**Instruction:** Reproduce every line of the listing below exactly as it reads, omitting the pictures.

——

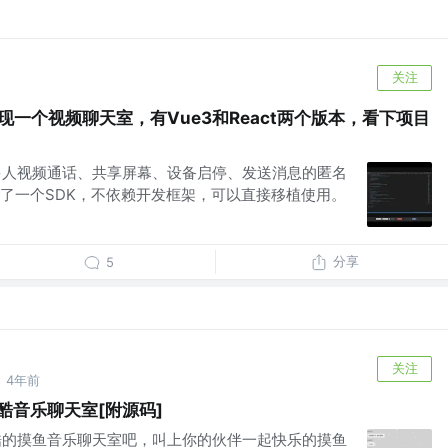
关注
实现一个视频聊天室，有Vue3和React两个版本，看下项目
够多人视频通话、共享屏幕、设备启停、发送消息的匿名
了一个SDK，不依赖开发框架，可以直接移植使用。
分享
5
关注
4年前
炫酷音乐聊天室[附源码]
个炫酷的摸鱼音乐聊天室吧，叫上你的伙伴一起快乐的摸鱼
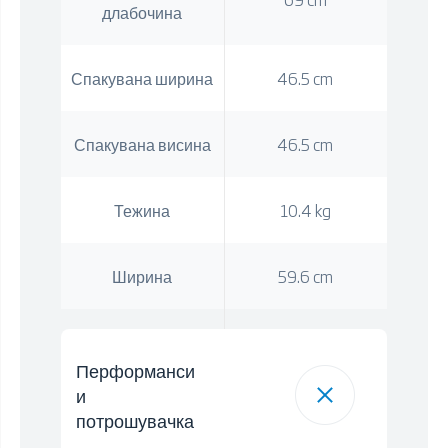
длабочина
Спакувана ширина
46.5 cm
Спакувана висина
46.5 cm
Тежина
10.4 kg
Ширина
59.6 cm
Перформанси
и
потрошувачка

——

**Solution to the exercise:**
关注
实现一个视频聊天室，有Vue3和React两个版本，看下项目
够多人视频通话、共享屏幕、设备启停、发送消息的匿名
了一个SDK，不依赖开发框架，可以直接移植使用。
分享
5
关注
4年前
炫酷音乐聊天室[附源码]
个炫酷的摸鱼音乐聊天室吧，叫上你的伙伴一起快乐的摸鱼
длабочина
Спакувана ширина
46.5 cm
Спакувана висина
46.5 cm
Тежина
10.4 kg
Ширина
59.6 cm
Перформанси
и
потрошувачка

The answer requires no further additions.